__Data__
────────────────────────────────────────

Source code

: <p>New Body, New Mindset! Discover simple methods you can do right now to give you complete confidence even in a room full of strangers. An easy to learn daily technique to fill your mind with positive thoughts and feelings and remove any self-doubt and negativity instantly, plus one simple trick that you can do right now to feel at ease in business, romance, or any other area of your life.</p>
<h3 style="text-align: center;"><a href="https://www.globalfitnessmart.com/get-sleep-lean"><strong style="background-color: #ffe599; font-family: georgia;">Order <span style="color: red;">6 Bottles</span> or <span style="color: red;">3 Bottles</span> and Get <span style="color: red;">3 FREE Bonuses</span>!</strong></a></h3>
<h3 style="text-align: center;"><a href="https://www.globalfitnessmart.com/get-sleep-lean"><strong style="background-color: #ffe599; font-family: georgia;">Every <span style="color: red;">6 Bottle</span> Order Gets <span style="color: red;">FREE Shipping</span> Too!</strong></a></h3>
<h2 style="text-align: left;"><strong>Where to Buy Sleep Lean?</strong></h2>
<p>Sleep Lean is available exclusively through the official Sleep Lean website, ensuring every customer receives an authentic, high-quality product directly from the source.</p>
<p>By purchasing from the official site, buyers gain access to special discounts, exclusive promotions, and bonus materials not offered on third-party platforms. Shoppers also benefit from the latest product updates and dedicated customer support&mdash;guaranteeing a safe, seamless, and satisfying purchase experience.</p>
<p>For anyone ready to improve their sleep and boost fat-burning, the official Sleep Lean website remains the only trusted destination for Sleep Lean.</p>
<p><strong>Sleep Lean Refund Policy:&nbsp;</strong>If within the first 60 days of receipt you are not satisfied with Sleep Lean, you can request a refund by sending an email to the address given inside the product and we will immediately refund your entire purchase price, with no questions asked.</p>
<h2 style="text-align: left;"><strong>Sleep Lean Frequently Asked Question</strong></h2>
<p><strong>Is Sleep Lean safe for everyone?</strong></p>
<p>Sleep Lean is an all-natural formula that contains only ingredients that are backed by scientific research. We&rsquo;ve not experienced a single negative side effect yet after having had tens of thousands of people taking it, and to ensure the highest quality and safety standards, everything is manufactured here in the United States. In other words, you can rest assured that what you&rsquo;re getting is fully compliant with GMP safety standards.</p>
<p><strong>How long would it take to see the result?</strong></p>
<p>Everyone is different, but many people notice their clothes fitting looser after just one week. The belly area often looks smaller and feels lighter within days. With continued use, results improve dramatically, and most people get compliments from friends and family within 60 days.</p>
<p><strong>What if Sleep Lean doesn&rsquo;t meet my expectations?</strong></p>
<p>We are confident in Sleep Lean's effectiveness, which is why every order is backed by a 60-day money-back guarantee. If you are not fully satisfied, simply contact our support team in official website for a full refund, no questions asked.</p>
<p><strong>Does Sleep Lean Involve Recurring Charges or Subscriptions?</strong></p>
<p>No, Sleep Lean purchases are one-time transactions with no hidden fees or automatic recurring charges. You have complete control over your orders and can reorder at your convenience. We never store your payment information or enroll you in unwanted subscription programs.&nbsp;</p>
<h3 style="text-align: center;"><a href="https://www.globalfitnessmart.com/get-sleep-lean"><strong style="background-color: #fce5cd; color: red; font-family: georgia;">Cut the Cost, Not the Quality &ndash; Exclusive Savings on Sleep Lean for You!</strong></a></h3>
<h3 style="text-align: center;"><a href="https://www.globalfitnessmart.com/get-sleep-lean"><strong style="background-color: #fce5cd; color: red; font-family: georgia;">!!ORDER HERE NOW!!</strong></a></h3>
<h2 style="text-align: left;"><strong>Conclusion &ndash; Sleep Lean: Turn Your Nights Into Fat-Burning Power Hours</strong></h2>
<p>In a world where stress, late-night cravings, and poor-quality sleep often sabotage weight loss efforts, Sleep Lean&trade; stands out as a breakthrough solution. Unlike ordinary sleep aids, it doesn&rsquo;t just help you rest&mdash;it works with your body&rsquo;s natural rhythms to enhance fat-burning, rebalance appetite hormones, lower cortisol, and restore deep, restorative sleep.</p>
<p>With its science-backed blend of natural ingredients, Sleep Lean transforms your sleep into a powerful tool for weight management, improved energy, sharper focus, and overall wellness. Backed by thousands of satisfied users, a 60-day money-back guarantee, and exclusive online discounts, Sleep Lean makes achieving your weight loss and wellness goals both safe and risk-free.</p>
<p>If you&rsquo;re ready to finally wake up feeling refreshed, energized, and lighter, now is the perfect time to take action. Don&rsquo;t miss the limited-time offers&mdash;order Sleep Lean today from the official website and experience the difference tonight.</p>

────────────────────────────────────────

__Prompt__
Would you please repeat exactly the lines above, starting at the line with "<p>Sleep Lean is an" and stopping at the line with "<p><strong>Does Sleep Lean", both included?

__Task result__
<p>Sleep Lean is an all-natural formula that contains only ingredients that are backed by scientific research. We&rsquo;ve not experienced a single negative side effect yet after having had tens of thousands of people taking it, and to ensure the highest quality and safety standards, everything is manufactured here in the United States. In other words, you can rest assured that what you&rsquo;re getting is fully compliant with GMP safety standards.</p>
<p><strong>How long would it take to see the result?</strong></p>
<p>Everyone is different, but many people notice their clothes fitting looser after just one week. The belly area often looks smaller and feels lighter within days. With continued use, results improve dramatically, and most people get compliments from friends and family within 60 days.</p>
<p><strong>What if Sleep Lean doesn&rsquo;t meet my expectations?</strong></p>
<p>We are confident in Sleep Lean's effectiveness, which is why every order is backed by a 60-day money-back guarantee. If you are not fully satisfied, simply contact our support team in official website for a full refund, no questions asked.</p>
<p><strong>Does Sleep Lean Involve Recurring Charges or Subscriptions?</strong></p>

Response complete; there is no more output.